───── GIVEN TEXT
Top nationalities of migrants found irregularly present and of migrants who lodged an asylum application in the EU territory are almost the same. The mixed nature of new inflows, and of asylum applicants, is shown by the varieties of national groups involved. In 2018, most first-time asylum applications were by migrants from Syria, Afghanistan, Iraq, Pakistan, Iran, Nigeria (40% of the total) but also from Turkey, Venezuela, Albania, Georgia, Eritrea, Guinea, Bangladesh, and many other countries of Africa, Asia, and Latin America. As processing applications takes time, a non-negligible number of asylum seekers waits for months the end of the procedure, while others might remain in Europe notwithstanding the final rejection of their application.

While the number of rejections is quantified (although data on final decisions are not available for all EU countries), what happens after asylum seekers exit from the reception system at the end of the period established by national laws, remains unmapped. Both migrants who are recognized some form of international or national protection and rejected asylum seekers at some point are no longer eligible for receiving reception and assistance. These migrants, who might or might not have integrated into local societies through language, training courses, and possibly work experiences, exit the official accounting of people in need. Those without a regular permit to stay are likely to abscond and remain in the EU as irregulars (Tazzioli 2016; EMN 2018).

Outflows of irregular migrants, rather than through forced returns, might also come through regularizations, voluntary returns to origin, or re-emigration. There is evidence that some migrants living in countries most hard-hit by the economic crisis and with an irregular status or at risk of falling into irregularity have independently decided to return, especially those coming from non-turbulent areas (such as North Africa, eastern Europe or south Asia). Maroufof and Kouki (2017) have documented Pakistanis returning from Greece in the post-2010 period, while Maroufof (2017) has also studied Georgians returning from Greece. Gonzalez Enriquez (2013) and Devitt (2013) documented both patterns of informal circularity and return from Spain and Italy to Morocco. Maroukis and Gemi (2013) and Gemi (2017) also showed that Albanian migrants and their families opted for returning when rising unemployment in Greece put them at risk of losing their residence permits.

Economic migrants from middle-to-low income countries with improving prospects might have preferred to return than to stay irregularly in Europe during the economic crisis (this was also found in the US, see Warren 2016). Some countries might have progressively replaced irregular migrants residing for a number of years with newly-arrived irregular migrants, asylum seekers in the process, and rejected asylum seekers. In these cases, the irregular migrant population is likely to be changing in terms of nationality, skills, and gender composition, with outflows of Latin American and North African irregulars compensated by recent inflows of migrants with uncertain status arriving from crisis and war countries who are less likely to return even if they can’t regularize their status.
──────────
> WRITTEN TASK 1
Summarize the text on irregular migration and asylum in the EU in two sentences.
> WRITTEN TASK 2
Collect every line of the listing that contains the string "tuplet". Matching is case-sensitive.
───── RECORDS SHOWN
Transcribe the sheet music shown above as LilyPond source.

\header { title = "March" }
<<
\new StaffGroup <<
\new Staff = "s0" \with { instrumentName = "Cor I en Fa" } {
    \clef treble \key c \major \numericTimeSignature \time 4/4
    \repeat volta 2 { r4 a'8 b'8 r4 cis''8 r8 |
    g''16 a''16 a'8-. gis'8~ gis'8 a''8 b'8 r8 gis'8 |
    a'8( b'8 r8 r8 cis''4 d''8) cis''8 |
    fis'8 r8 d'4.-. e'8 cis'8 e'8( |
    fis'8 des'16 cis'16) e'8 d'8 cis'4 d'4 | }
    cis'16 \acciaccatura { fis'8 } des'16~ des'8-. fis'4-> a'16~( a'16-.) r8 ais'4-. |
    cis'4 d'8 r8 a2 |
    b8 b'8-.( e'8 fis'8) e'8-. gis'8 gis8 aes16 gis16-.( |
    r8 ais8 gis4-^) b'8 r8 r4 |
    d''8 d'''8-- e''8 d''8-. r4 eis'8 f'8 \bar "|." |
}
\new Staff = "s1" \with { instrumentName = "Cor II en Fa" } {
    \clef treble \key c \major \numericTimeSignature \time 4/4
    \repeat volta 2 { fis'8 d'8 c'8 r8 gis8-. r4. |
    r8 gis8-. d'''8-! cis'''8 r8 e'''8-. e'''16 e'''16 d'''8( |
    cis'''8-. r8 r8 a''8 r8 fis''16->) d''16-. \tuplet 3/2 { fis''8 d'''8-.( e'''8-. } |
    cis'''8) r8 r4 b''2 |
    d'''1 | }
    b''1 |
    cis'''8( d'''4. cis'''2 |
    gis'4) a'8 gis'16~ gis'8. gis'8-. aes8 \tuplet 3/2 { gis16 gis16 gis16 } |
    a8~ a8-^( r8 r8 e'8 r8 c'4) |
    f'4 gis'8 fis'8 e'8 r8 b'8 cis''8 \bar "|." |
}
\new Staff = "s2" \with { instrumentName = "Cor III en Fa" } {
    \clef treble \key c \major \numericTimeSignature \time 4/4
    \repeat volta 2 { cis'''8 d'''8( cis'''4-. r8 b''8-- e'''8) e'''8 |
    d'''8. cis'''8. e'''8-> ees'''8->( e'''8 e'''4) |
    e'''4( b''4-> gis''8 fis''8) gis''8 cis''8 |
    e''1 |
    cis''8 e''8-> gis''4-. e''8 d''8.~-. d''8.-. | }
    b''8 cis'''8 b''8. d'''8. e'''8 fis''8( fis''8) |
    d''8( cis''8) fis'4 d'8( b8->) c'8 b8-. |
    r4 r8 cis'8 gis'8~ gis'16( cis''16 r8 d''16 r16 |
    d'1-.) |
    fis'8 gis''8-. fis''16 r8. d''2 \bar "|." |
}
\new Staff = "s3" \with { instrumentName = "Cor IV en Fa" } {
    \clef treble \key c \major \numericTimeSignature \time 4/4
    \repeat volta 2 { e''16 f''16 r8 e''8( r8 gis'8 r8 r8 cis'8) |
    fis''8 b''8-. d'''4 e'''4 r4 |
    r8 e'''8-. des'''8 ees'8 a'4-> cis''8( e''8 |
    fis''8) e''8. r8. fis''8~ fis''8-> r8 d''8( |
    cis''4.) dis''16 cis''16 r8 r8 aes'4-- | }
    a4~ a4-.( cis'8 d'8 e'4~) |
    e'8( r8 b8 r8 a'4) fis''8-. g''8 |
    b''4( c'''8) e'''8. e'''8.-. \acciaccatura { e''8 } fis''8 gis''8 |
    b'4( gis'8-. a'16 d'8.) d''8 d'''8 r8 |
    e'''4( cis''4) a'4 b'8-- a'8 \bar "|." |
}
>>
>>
──────────
> FULL SOLUTION 1
Migrants found irregularly present in the EU and those applying for asylum come from largely the same countries, and although rejections are counted, what happens to asylum seekers after they leave the reception system remains unmapped, with those lacking a permit likely to stay on as irregulars. Irregular migrants may also leave through regularization, voluntary return or re-emigration, and studies show some returned from crisis-hit countries such as Greece, Spain and Italy, while newer arrivals from crisis and war countries are less likely to return.

> FULL SOLUTION 2
    cis'''8-. r8 r8 a''8 r8 fis''16->) d''16-. \tuplet 3/2 { fis''8 d'''8-.( e'''8-. } |
    gis'4) a'8 gis'16~ gis'8. gis'8-. aes8 \tuplet 3/2 { gis16 gis16 gis16 } |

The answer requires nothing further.